One would assume that such a crisis would be very short-lived and in the end people would put things in order in the market, as a result of which everything would be restored. But this will only happen if the same external shock that triggers the initial chain reaction is short-lived. The problem is that if the shock will turn out to be systemic, then the market will no longer be pumped out by conventional methods. In this context, it is useful to look at another prophet of the crisis - the chief economist of the rating agency Moody's Mark Zandi, who (also under the "anniversary" of the 2008 crisis) published an analytical note outlining a very likely scenario of the very shock, which may well lead to a repeat of the global financial crisis.

Mr. Zandi claims that last time the crisis began in the real estate market and then spread to the entire financial sector and the economy as a whole, and this time the epicenter of the crisis and the starting point of the chain reaction will most likely become the debt-backed American companies. This assessment stems from the fact that US monetary and regulatory policies over the past decade have resulted in there was a bubble of lending to "junk" companies, which, under a tighter monetary policy, should not have had easy access to borrowed funds at all. The potentially toxic debts of debt-backed American companies are about $ 2.7 trillion and are growing rapidly. A significant portion of the debts of already loaned American companies are floating rate debts, and if the Fed continues to raise the rate, both these companies and their creditors will fall like dominoes. The economist at Moody's emphasizes that it is too early to confidently assert that these toxic debts will lead to the collapse, but the similarity of the situation with the eve of the 2008-2009 crisis suggests unkind thoughts. It is noteworthy that Moody's has already drawn the attention of its clients to the fact that an unprecedented "wave of corporate defaults of" junk "companies" is approaching America and this "wave" will lead to serious negative consequences for the economy as a whole.

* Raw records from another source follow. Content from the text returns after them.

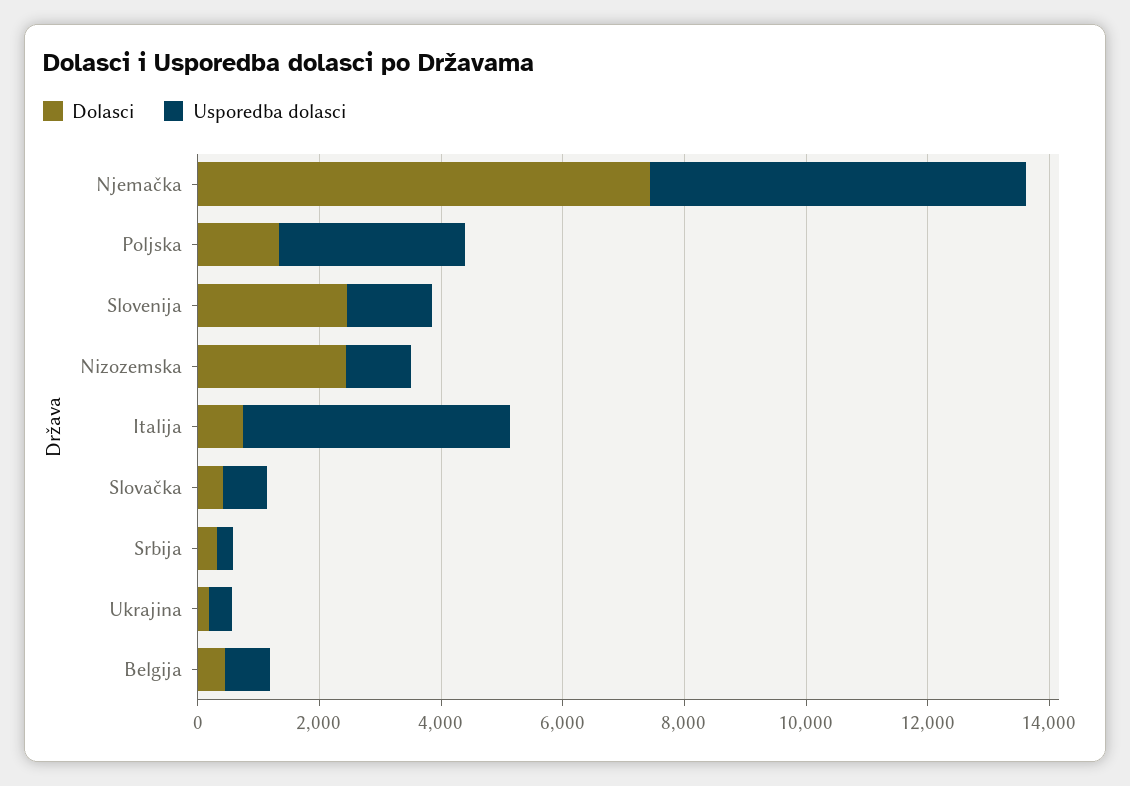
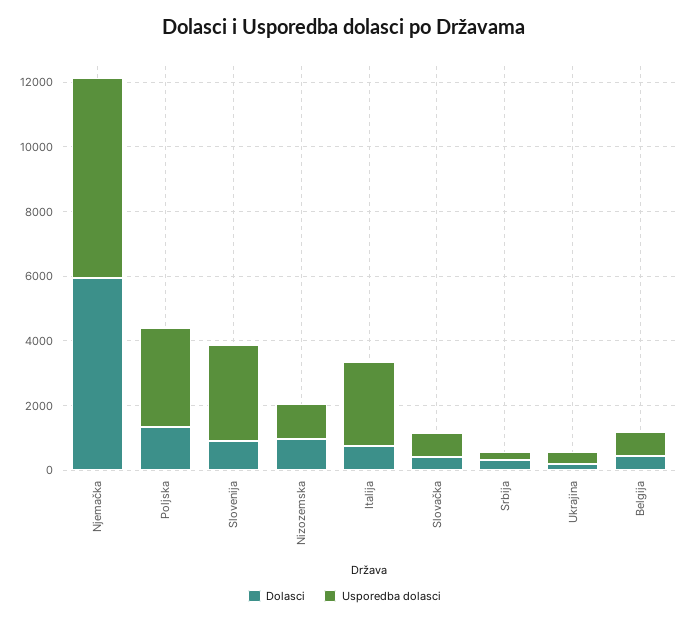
  {
    "Dolasci": {
-     "Njemačka": 7500,
+     "Njemačka": 6000,
      "Poljska": 1500,
-     "Slovenija": 2500,
+     "Slovenija": 1000,
-     "Nizozemska": 2500,
+     "Nizozemska": 1000,
      "Italija": 500,
      "Slovačka": 500,
      "Srbija": 500,
      "Ukrajina": 0,
      "Belgija": 500
    },
    "Usporedba dolasci": {
      "Njemačka": 6000,
      "Poljska": 3000,
-     "Slovenija": 1500,
+     "Slovenija": 3000,
      "Nizozemska": 1000,
-     "Italija": 4500,
+     "Italija": 2500,
      "Slovačka": 500,
      "Srbija": 500,
      "Ukrajina": 500,
      "Belgija": 500
    }
  }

It is not hard to guess that such a "default tsunami" is just perfect as a strong external shock that will cause stock market panic.

Due to the fact that the modern world economy is highly integrated, in the event of another crisis in the United States, even countries that have nothing to do with its genesis will suffer, like last time. This is the nature of globalization. But, unlike 2008, in the event of another crisis, many countries will certainly have a desire to reverse globalization, and if possible - isolate Washington on the American continent and rid the rest of the world of its undeniably toxic political and economic influence.